Data Start Marker

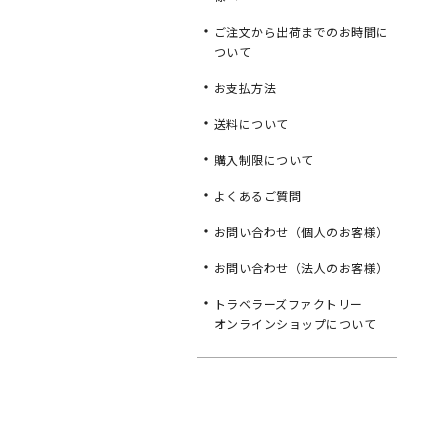
ご注文から出荷までのお時間に
ついて
お支払方法
送料について
購入制限について
よくあるご質問
お問い合わせ（個人のお客様）
お問い合わせ（法人のお客様）
トラベラーズファクトリー
オンラインショップについて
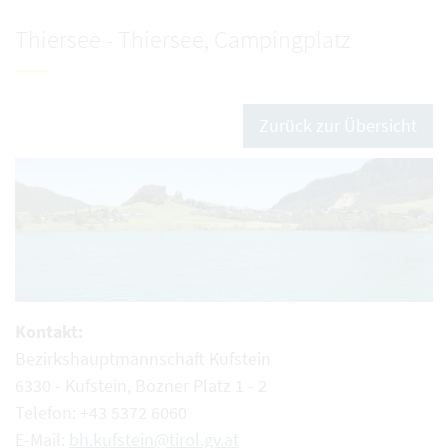
Thiersee - Thiersee, Campingplatz
Zurück zur Übersicht
Kontakt:
Bezirkshauptmannschaft Kufstein
6330 - Kufstein, Bozner Platz 1 - 2
Telefon: +43 5372 6060
E-Mail:
bh.kufstein@tirol.gv.at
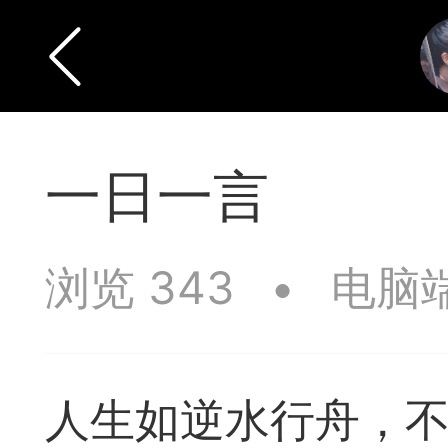
一日一言
浏览 343
•
电脑
人生如逆水行舟，不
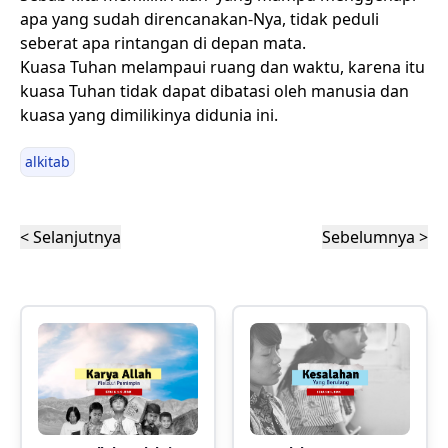
apa yang sudah direncanakan-Nya, tidak peduli
seberat apa rintangan di depan mata.
Kuasa Tuhan melampaui ruang dan waktu, karena itu
kuasa Tuhan tidak dapat dibatasi oleh manusia dan
kuasa yang dimilikinya didunia ini.
alkitab
< Selanjutnya
Sebelumnya >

Data End Marker

Omit every picture, then write out the entries above exactly.

ご注文から出荷までのお時間に
ついて
お支払方法
送料について
購入制限について
よくあるご質問
お問い合わせ（個人のお客様）
お問い合わせ（法人のお客様）
トラベラーズファクトリー
オンラインショップについて
Thiersee - Thiersee, Campingplatz
Zurück zur Übersicht
Kontakt:
Bezirkshauptmannschaft Kufstein
6330 - Kufstein, Bozner Platz 1 - 2
Telefon: +43 5372 6060
E-Mail:
bh.kufstein@tirol.gv.at
一日一言
浏览 343
•
电脑
人生如逆水行舟，不
apa yang sudah direncanakan-Nya, tidak peduli
seberat apa rintangan di depan mata.
Kuasa Tuhan melampaui ruang dan waktu, karena itu
kuasa Tuhan tidak dapat dibatasi oleh manusia dan
kuasa yang dimilikinya didunia ini.
alkitab
< Selanjutnya
Sebelumnya >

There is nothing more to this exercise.